** DATA SUPPLIED follows **
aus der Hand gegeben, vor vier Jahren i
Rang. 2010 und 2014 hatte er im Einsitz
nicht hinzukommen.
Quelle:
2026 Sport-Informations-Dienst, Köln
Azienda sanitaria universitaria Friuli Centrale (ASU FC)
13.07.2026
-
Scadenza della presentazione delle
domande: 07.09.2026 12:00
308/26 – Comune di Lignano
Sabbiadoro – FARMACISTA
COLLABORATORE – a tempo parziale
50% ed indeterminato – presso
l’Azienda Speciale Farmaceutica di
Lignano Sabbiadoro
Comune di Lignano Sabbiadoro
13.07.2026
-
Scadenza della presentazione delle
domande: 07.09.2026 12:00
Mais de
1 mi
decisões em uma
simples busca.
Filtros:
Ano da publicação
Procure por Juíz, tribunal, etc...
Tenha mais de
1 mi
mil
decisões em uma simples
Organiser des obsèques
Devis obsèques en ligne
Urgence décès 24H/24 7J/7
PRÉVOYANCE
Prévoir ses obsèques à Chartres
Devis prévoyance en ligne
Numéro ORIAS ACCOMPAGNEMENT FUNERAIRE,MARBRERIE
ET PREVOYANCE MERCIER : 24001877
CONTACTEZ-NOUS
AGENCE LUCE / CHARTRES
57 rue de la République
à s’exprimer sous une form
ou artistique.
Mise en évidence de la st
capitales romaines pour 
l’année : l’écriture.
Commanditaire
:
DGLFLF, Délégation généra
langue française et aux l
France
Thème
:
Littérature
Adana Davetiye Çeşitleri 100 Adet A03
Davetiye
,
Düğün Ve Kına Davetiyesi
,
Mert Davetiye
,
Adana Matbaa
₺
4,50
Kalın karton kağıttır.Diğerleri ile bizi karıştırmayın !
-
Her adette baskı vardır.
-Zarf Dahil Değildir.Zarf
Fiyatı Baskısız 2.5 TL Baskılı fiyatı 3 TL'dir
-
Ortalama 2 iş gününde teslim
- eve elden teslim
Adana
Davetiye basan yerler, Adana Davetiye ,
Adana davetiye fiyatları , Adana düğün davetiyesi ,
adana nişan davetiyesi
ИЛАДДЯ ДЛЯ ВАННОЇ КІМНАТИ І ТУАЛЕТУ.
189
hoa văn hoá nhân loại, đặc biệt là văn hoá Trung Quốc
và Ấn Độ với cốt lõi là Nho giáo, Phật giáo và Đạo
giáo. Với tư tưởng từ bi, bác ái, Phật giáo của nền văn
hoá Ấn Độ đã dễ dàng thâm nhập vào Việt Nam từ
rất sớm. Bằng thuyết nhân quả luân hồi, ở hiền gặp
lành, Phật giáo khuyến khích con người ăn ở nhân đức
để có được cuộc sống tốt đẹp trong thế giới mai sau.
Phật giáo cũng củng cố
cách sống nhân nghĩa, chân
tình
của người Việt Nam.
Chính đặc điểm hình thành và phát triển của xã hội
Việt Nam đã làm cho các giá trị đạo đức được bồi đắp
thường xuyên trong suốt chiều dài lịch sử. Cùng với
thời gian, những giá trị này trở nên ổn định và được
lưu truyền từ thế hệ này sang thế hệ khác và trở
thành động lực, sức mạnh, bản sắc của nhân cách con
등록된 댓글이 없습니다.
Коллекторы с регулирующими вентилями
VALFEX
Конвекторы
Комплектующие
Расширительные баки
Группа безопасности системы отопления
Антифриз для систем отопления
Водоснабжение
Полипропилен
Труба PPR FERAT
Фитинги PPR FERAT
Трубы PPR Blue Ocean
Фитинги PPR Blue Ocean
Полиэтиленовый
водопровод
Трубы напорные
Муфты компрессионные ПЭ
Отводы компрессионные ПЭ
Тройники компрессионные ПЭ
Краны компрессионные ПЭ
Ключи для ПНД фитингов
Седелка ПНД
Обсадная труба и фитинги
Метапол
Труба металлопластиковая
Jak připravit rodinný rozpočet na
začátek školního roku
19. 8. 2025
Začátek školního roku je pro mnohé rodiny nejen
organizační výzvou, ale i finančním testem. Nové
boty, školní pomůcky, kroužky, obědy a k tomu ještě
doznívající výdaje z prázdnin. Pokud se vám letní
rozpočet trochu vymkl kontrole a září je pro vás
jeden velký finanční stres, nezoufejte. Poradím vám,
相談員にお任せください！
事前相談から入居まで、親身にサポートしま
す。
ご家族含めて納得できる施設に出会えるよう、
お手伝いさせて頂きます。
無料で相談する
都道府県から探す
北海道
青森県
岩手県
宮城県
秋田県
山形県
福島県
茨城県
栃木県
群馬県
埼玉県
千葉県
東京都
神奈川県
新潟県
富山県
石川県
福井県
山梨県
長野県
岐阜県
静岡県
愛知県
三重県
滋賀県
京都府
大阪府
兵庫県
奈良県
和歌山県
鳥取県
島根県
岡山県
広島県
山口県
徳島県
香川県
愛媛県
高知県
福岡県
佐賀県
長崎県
** End of DATA SUPPLIED **
* _DIRECTIVE_
Pull out every line in the material above that contains the string "roku", and copy each one unchanged.

* _RESULT OF THE EXERCISE_
začátek školního roku
Začátek školního roku je pro mnohé rodiny nejen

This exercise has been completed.